*** Input data ***

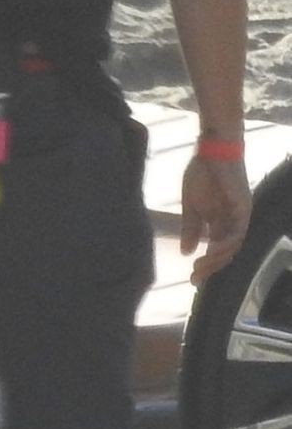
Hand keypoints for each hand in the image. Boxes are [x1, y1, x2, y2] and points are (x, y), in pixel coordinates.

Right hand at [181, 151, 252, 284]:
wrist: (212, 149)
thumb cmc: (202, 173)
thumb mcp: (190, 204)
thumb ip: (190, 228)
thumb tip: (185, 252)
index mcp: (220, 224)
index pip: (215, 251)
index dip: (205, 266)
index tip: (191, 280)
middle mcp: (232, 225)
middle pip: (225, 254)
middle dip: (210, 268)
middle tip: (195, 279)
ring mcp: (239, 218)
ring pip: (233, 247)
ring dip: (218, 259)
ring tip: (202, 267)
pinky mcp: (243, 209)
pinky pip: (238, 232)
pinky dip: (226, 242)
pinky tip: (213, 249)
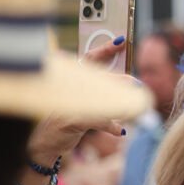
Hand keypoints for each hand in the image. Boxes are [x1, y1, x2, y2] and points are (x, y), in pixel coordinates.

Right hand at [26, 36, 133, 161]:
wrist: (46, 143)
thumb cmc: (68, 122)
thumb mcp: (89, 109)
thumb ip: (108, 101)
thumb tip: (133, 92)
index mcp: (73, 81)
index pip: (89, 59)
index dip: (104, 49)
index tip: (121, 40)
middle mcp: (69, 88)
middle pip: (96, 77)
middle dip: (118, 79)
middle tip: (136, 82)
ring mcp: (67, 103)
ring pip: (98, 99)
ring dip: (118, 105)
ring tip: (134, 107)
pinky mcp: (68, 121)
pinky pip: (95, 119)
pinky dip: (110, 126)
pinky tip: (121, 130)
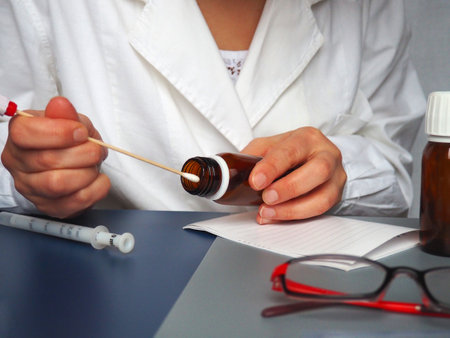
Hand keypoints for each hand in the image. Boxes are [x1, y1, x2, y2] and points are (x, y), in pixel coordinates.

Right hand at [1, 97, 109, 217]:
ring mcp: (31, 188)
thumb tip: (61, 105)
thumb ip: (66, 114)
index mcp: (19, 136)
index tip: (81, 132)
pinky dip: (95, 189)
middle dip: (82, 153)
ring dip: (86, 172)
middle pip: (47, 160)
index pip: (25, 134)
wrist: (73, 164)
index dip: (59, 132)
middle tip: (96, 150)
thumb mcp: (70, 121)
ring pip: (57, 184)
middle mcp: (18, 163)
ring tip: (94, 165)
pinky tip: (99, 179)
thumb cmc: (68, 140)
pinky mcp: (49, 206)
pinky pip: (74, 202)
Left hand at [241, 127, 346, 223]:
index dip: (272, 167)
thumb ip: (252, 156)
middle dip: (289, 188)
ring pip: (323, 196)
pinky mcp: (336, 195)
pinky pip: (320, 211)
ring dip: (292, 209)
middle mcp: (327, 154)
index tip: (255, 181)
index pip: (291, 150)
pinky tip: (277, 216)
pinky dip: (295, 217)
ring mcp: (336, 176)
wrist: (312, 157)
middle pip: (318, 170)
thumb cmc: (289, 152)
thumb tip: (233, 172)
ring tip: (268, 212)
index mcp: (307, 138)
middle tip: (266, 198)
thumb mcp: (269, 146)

*** End of Input data ***
*** Input data ***

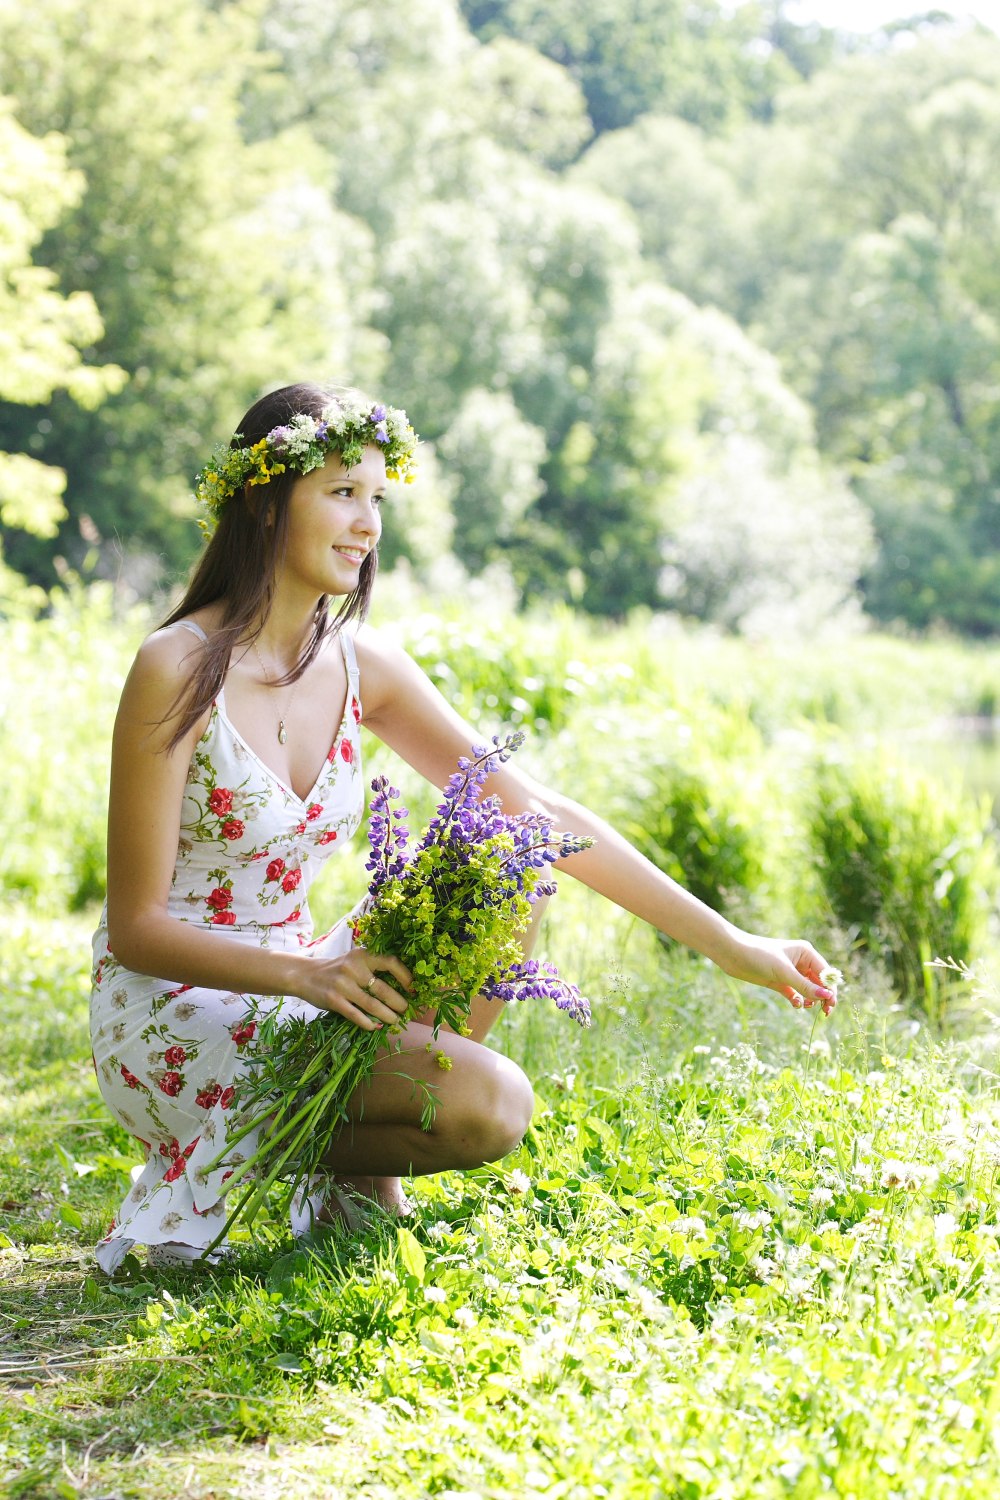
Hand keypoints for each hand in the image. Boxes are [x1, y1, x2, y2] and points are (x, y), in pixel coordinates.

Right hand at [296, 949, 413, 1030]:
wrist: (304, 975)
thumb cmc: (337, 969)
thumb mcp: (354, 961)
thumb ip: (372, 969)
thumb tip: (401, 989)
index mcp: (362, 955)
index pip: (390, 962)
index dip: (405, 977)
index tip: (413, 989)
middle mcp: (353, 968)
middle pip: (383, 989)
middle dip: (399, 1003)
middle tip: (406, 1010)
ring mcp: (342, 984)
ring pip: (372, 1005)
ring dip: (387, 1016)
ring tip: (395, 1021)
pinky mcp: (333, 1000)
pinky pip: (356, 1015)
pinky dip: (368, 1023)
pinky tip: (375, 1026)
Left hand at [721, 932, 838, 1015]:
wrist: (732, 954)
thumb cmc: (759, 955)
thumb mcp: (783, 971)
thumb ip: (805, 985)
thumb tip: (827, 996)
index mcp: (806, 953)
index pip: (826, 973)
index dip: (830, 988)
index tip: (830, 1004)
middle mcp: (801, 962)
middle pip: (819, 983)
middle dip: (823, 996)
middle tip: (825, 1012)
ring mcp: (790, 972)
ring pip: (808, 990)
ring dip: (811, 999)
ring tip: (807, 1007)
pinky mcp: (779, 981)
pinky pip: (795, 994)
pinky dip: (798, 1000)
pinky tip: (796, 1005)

*** End of Input data ***
*** Input data ***

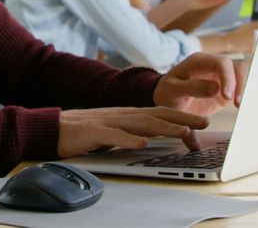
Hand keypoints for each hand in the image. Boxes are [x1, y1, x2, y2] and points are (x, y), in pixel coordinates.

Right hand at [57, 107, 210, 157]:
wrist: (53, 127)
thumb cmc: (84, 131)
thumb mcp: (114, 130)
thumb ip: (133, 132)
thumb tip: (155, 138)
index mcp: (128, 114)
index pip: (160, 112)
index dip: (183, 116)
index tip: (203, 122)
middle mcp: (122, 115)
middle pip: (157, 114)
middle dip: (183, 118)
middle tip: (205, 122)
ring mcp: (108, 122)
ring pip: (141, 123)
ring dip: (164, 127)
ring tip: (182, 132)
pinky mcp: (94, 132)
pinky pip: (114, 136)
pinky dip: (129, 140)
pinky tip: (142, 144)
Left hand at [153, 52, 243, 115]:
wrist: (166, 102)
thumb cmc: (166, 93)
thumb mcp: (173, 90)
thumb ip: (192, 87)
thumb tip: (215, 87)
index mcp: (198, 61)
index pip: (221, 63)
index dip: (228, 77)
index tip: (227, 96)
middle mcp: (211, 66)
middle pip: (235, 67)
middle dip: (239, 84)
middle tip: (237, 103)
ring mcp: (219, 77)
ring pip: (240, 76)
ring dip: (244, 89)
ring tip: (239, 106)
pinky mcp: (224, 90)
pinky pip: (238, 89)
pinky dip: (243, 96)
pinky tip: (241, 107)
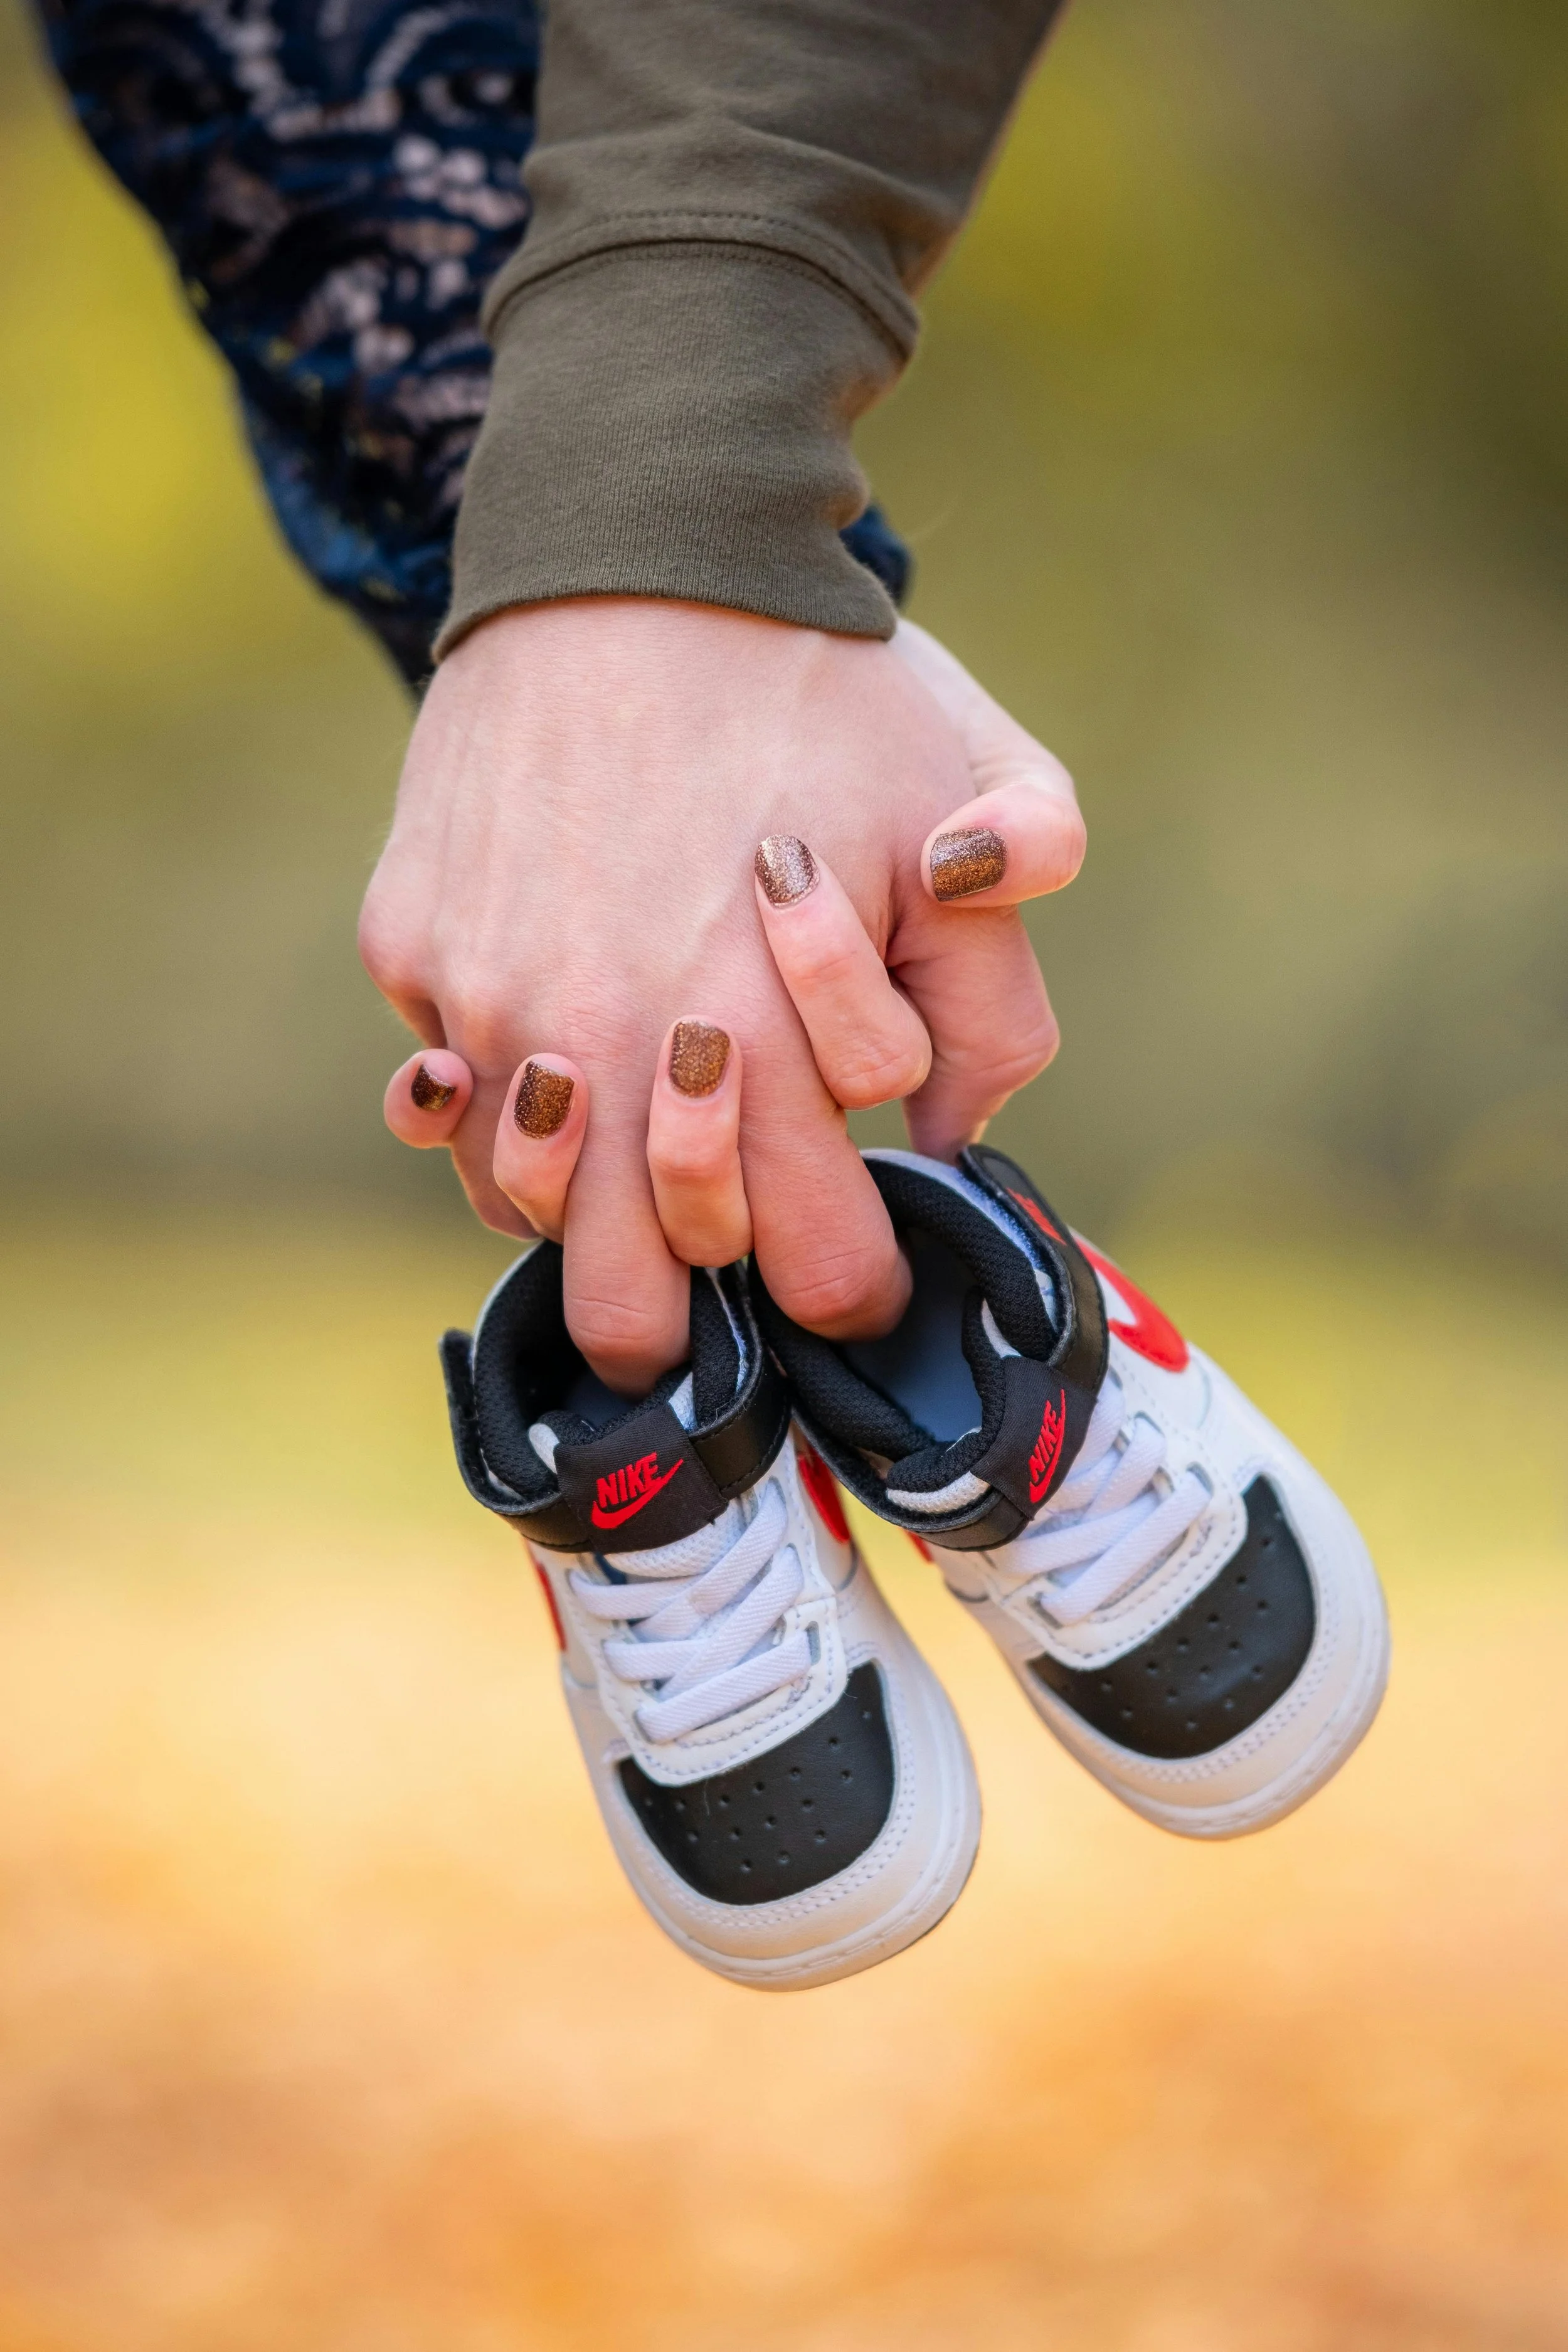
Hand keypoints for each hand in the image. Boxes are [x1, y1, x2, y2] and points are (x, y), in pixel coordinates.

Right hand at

*** End of Input data ***

Instructions to follow:
Return only the stretch of the material above from the line holding "ring dip: (292, 209)" through the line holding "thumb mcp: (269, 146)", copied exactly.

Expected answer:
ring dip: (292, 209)
middle mcp: (327, 154)
index tip: (255, 181)
index pip: (291, 150)
pinky tip: (277, 216)
pinky dip: (295, 217)
ring mcp: (336, 176)
wrist: (312, 157)
middle pip: (318, 170)
thumb cmc: (289, 152)
thumb tip: (233, 172)
ring tip: (268, 212)
index mcp: (307, 138)
middle tip: (266, 198)
thumb mcp: (269, 146)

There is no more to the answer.